● Extracted material:
★ ★ ★

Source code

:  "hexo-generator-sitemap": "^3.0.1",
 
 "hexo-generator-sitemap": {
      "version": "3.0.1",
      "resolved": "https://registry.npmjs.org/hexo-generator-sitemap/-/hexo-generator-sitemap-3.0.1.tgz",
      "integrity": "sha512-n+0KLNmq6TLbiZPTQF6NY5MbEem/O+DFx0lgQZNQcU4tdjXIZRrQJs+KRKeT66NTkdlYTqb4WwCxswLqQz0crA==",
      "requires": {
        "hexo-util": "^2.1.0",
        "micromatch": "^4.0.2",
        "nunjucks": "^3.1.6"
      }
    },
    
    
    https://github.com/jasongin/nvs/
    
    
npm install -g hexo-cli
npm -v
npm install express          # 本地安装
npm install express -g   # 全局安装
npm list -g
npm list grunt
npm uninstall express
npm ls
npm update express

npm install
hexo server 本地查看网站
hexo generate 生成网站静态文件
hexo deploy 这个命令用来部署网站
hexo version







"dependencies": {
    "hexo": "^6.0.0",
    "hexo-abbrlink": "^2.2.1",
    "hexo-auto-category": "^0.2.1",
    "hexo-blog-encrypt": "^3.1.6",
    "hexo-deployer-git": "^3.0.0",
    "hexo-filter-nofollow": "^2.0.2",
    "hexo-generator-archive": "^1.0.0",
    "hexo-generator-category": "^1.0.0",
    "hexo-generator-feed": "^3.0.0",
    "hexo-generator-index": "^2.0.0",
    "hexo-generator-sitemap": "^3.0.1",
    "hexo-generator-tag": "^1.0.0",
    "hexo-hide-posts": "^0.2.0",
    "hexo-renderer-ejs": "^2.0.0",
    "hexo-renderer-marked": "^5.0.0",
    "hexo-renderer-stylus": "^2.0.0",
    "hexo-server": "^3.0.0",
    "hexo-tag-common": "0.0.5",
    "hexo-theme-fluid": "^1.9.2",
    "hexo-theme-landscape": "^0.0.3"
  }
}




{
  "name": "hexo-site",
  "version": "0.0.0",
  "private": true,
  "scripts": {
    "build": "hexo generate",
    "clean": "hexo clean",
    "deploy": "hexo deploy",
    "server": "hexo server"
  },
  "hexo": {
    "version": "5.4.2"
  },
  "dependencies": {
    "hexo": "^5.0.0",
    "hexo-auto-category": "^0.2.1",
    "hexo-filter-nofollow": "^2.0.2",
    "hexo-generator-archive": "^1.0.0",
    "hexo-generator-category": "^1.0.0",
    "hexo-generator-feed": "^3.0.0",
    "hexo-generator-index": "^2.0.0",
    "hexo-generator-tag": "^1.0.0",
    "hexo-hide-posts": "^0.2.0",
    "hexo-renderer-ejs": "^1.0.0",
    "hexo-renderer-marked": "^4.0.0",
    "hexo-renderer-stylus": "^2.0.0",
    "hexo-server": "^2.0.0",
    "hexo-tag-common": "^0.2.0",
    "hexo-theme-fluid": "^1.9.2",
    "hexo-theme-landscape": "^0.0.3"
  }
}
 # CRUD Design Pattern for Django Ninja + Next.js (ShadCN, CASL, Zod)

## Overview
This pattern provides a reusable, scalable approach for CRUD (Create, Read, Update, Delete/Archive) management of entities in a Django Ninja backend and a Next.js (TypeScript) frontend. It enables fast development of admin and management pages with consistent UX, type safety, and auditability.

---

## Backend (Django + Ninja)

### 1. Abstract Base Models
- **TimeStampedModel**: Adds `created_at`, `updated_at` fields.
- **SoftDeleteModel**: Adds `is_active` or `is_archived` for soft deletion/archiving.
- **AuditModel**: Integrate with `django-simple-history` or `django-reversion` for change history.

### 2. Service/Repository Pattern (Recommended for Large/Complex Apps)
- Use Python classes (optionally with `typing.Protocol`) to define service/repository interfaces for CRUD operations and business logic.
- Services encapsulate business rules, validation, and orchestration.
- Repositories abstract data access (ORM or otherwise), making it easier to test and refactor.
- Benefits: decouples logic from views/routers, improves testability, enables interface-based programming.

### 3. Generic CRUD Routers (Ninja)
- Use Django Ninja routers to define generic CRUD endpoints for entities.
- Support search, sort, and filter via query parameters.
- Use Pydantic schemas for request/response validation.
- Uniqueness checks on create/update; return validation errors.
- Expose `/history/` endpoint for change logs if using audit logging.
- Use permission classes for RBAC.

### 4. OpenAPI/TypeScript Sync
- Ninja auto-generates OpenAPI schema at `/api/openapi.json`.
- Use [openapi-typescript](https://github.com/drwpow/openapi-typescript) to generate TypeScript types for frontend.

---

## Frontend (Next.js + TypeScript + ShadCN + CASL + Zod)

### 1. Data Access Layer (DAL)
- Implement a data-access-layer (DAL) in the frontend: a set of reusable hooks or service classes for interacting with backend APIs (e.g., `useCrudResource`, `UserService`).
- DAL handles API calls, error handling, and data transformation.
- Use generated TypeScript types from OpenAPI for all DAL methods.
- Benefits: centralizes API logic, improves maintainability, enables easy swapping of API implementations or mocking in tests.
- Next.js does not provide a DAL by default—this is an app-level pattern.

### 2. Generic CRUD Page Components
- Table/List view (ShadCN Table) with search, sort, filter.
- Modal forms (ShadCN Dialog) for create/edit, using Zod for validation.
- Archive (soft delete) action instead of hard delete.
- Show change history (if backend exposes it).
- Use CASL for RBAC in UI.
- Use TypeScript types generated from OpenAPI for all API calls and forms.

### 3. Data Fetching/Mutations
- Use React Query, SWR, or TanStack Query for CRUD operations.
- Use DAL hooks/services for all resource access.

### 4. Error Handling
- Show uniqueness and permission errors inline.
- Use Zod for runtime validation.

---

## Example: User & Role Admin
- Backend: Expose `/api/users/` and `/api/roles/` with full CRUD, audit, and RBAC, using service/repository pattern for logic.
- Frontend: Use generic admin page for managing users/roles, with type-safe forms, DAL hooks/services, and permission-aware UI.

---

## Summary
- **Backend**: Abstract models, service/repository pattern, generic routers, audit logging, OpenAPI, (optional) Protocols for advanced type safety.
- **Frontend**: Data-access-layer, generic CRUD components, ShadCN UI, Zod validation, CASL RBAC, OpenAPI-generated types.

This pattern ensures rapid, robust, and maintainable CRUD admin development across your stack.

★ ★ ★

● Exercise prompt:
Repeat the whole of the data verbatim, as it reads above.

● Finished task:
Source code

:  "hexo-generator-sitemap": "^3.0.1",
 
 "hexo-generator-sitemap": {
      "version": "3.0.1",
      "resolved": "https://registry.npmjs.org/hexo-generator-sitemap/-/hexo-generator-sitemap-3.0.1.tgz",
      "integrity": "sha512-n+0KLNmq6TLbiZPTQF6NY5MbEem/O+DFx0lgQZNQcU4tdjXIZRrQJs+KRKeT66NTkdlYTqb4WwCxswLqQz0crA==",
      "requires": {
        "hexo-util": "^2.1.0",
        "micromatch": "^4.0.2",
        "nunjucks": "^3.1.6"
      }
    },
    
    
    https://github.com/jasongin/nvs/
    
    
npm install -g hexo-cli
npm -v
npm install express          # 本地安装
npm install express -g   # 全局安装
npm list -g
npm list grunt
npm uninstall express
npm ls
npm update express

npm install
hexo server 本地查看网站
hexo generate 生成网站静态文件
hexo deploy 这个命令用来部署网站
hexo version







"dependencies": {
    "hexo": "^6.0.0",
    "hexo-abbrlink": "^2.2.1",
    "hexo-auto-category": "^0.2.1",
    "hexo-blog-encrypt": "^3.1.6",
    "hexo-deployer-git": "^3.0.0",
    "hexo-filter-nofollow": "^2.0.2",
    "hexo-generator-archive": "^1.0.0",
    "hexo-generator-category": "^1.0.0",
    "hexo-generator-feed": "^3.0.0",
    "hexo-generator-index": "^2.0.0",
    "hexo-generator-sitemap": "^3.0.1",
    "hexo-generator-tag": "^1.0.0",
    "hexo-hide-posts": "^0.2.0",
    "hexo-renderer-ejs": "^2.0.0",
    "hexo-renderer-marked": "^5.0.0",
    "hexo-renderer-stylus": "^2.0.0",
    "hexo-server": "^3.0.0",
    "hexo-tag-common": "0.0.5",
    "hexo-theme-fluid": "^1.9.2",
    "hexo-theme-landscape": "^0.0.3"
  }
}




{
  "name": "hexo-site",
  "version": "0.0.0",
  "private": true,
  "scripts": {
    "build": "hexo generate",
    "clean": "hexo clean",
    "deploy": "hexo deploy",
    "server": "hexo server"
  },
  "hexo": {
    "version": "5.4.2"
  },
  "dependencies": {
    "hexo": "^5.0.0",
    "hexo-auto-category": "^0.2.1",
    "hexo-filter-nofollow": "^2.0.2",
    "hexo-generator-archive": "^1.0.0",
    "hexo-generator-category": "^1.0.0",
    "hexo-generator-feed": "^3.0.0",
    "hexo-generator-index": "^2.0.0",
    "hexo-generator-tag": "^1.0.0",
    "hexo-hide-posts": "^0.2.0",
    "hexo-renderer-ejs": "^1.0.0",
    "hexo-renderer-marked": "^4.0.0",
    "hexo-renderer-stylus": "^2.0.0",
    "hexo-server": "^2.0.0",
    "hexo-tag-common": "^0.2.0",
    "hexo-theme-fluid": "^1.9.2",
    "hexo-theme-landscape": "^0.0.3"
  }
}
 # CRUD Design Pattern for Django Ninja + Next.js (ShadCN, CASL, Zod)

## Overview
This pattern provides a reusable, scalable approach for CRUD (Create, Read, Update, Delete/Archive) management of entities in a Django Ninja backend and a Next.js (TypeScript) frontend. It enables fast development of admin and management pages with consistent UX, type safety, and auditability.

---

## Backend (Django + Ninja)

### 1. Abstract Base Models
- **TimeStampedModel**: Adds `created_at`, `updated_at` fields.
- **SoftDeleteModel**: Adds `is_active` or `is_archived` for soft deletion/archiving.
- **AuditModel**: Integrate with `django-simple-history` or `django-reversion` for change history.

### 2. Service/Repository Pattern (Recommended for Large/Complex Apps)
- Use Python classes (optionally with `typing.Protocol`) to define service/repository interfaces for CRUD operations and business logic.
- Services encapsulate business rules, validation, and orchestration.
- Repositories abstract data access (ORM or otherwise), making it easier to test and refactor.
- Benefits: decouples logic from views/routers, improves testability, enables interface-based programming.

### 3. Generic CRUD Routers (Ninja)
- Use Django Ninja routers to define generic CRUD endpoints for entities.
- Support search, sort, and filter via query parameters.
- Use Pydantic schemas for request/response validation.
- Uniqueness checks on create/update; return validation errors.
- Expose `/history/` endpoint for change logs if using audit logging.
- Use permission classes for RBAC.

### 4. OpenAPI/TypeScript Sync
- Ninja auto-generates OpenAPI schema at `/api/openapi.json`.
- Use [openapi-typescript](https://github.com/drwpow/openapi-typescript) to generate TypeScript types for frontend.

---

## Frontend (Next.js + TypeScript + ShadCN + CASL + Zod)

### 1. Data Access Layer (DAL)
- Implement a data-access-layer (DAL) in the frontend: a set of reusable hooks or service classes for interacting with backend APIs (e.g., `useCrudResource`, `UserService`).
- DAL handles API calls, error handling, and data transformation.
- Use generated TypeScript types from OpenAPI for all DAL methods.
- Benefits: centralizes API logic, improves maintainability, enables easy swapping of API implementations or mocking in tests.
- Next.js does not provide a DAL by default—this is an app-level pattern.

### 2. Generic CRUD Page Components
- Table/List view (ShadCN Table) with search, sort, filter.
- Modal forms (ShadCN Dialog) for create/edit, using Zod for validation.
- Archive (soft delete) action instead of hard delete.
- Show change history (if backend exposes it).
- Use CASL for RBAC in UI.
- Use TypeScript types generated from OpenAPI for all API calls and forms.

### 3. Data Fetching/Mutations
- Use React Query, SWR, or TanStack Query for CRUD operations.
- Use DAL hooks/services for all resource access.

### 4. Error Handling
- Show uniqueness and permission errors inline.
- Use Zod for runtime validation.

---

## Example: User & Role Admin
- Backend: Expose `/api/users/` and `/api/roles/` with full CRUD, audit, and RBAC, using service/repository pattern for logic.
- Frontend: Use generic admin page for managing users/roles, with type-safe forms, DAL hooks/services, and permission-aware UI.

---

## Summary
- **Backend**: Abstract models, service/repository pattern, generic routers, audit logging, OpenAPI, (optional) Protocols for advanced type safety.
- **Frontend**: Data-access-layer, generic CRUD components, ShadCN UI, Zod validation, CASL RBAC, OpenAPI-generated types.

This pattern ensures rapid, robust, and maintainable CRUD admin development across your stack.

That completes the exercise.